When approached with a project we suggest what ways and methods that preferably should be used to make the client’s wishes come true. In some cases it might be to create a unique character and then breathe life into it, either through CG or by building it as an animatronic. In some cases it’s about putting the character into live footage, in others a full CG solution. And in some cases it’s a combination of all the above.
The examples below are from one of those projects where all our skills were put to the test: the German Family Adventure “Yoko”, for which we not only created the main character, but also made over 130 CG vfx shots and 30 minutes of animatronic live action.
Yoko will have its Swedish premiere in fall 2012.
Developing the character
The first step in the process is naturally to create the character. This is done in several steps.
First we find out what kind of character it should be. Our skilled concept artists make 2D drafts of the character in different positions and expressing various emotions. These drafts are done to try to formulate both his visual appearance and his character.
The next step is to take the approved look and transform it into a 3D model. The process includes modelling, rigging, texturizing, shading and when needed creation of digital fur or feather systems. This leads to a rendered turntable of the character in a standing still position where he can be seen from all directions in a generic light.
When the 3D asset of the character is approved we can start to animate and breathe life into him.
Developing the environment
If the film is to be full CG, the CG environment needs to be built. We start with moodboards to communicate the desired light, look and mood of the environment, and then move on to create them in 3D.

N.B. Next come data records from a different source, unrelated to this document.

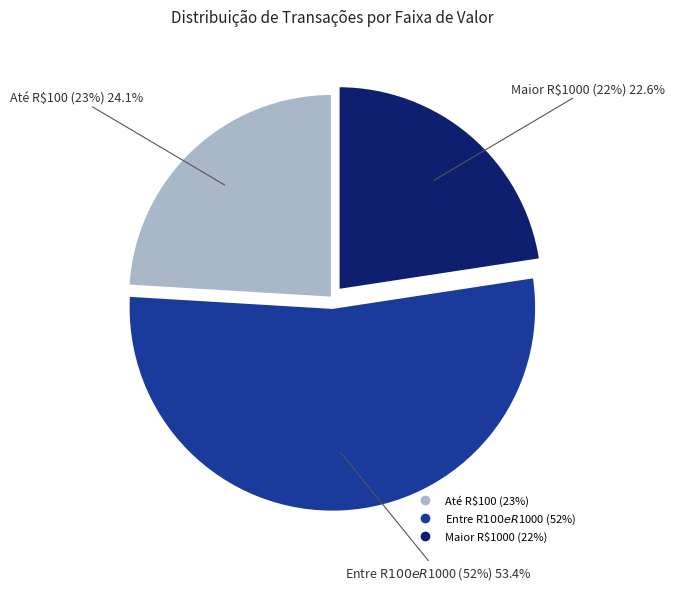

Rank the categories by value from highest to lowest.

Entre R$100 e R$1000 (52%), Até R$100 (23%), Maior R$1000 (22%)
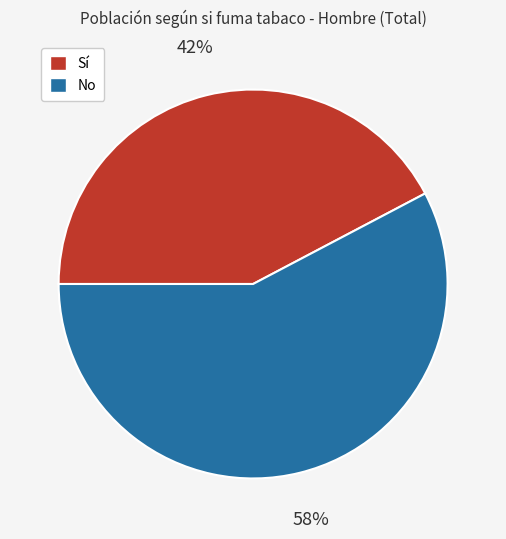

Which category has the smallest portion of the pie?

Sí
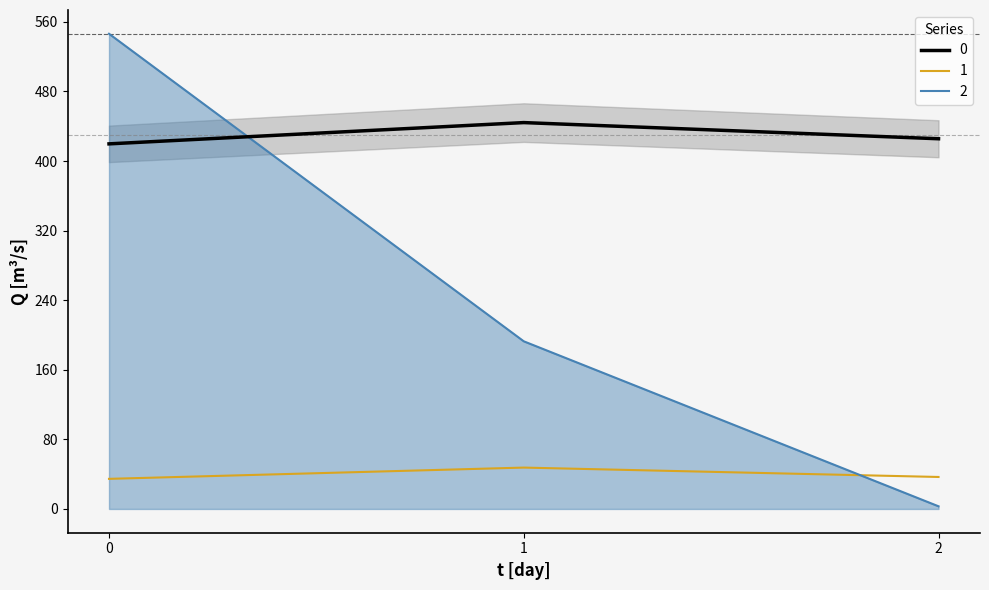

Is it true that 2 equals 147.7 at 0?

False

If the character will act in a live footage environment, we always have a vfx supervisor present at the shoot, not only to gather all necessary data from the shoot but also to help with support and see to that we get the best possible material for doing our CG work.
When the offline of the film is done, the plates (shots) are delivered to us. We then start tracking them, a process that is a bit like to build a 3D model of the environment in the shots. This will allow us to put in CG elements that move exactly like the real elements in the picture in reference to the camera. After tracking we move on to animating.

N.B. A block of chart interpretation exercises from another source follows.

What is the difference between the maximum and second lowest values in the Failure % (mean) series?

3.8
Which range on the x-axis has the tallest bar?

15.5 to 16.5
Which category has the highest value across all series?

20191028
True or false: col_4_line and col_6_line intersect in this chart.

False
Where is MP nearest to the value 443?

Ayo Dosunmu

This first step of the animation only shows the animated character in a few key frames. In this blocking version we show what general poses the character will have as well as size, framing and general action.
After the blocking phase the animators start to “fill in the gaps” between the approved key frames. Since moving images consists of 25 frames per second, this is a long and pain- staking work. The client gets work-in-progress -versions during the animating process, so that bigger movements can be approved before we move onto the finer animation. This is necessary because changing any bigger movements later in the process would affects the fine animation already done. In other words; the later in the animation process the harder it gets to change the broader strokes.
The grey look of the animation
All through the animation phases the film a great deal of imagination is needed from both us and the client.
We do have the turntable of the character, to see how the character will look in the final film. But one can’t see that final look in the animation submissions. The final look of the character comes only after rendering, and that can’t be done before the animation is all done. So during animation the character will just be grey and schematic. In other words: the look of the film can’t be judged yet, only the action and animation.
When we have a version that we feel is complete we submit it to the client as a “proposed final animation”. And when the final animation is approved we move on to the next steps in the production.
Lightning & rendering
This phase of the production actually starts already before the final animation is approved, since it is a long and complicated process in which we create all light, reflections, textures, shadows etc. All these features are created as passes/layers that can be used in the final compositing phase.
When a film also includes effects like smoke, water or fire we need to do FX simulations. Fido has long experience with creating complex real world elements, and our FX artists create these effects on a shot by shot basis.
The last phase of the production is compositing, in which we take all elements and put them together with the live plates and/or CG backgrounds. It’s now that the character truly becomes a part of the filmed background.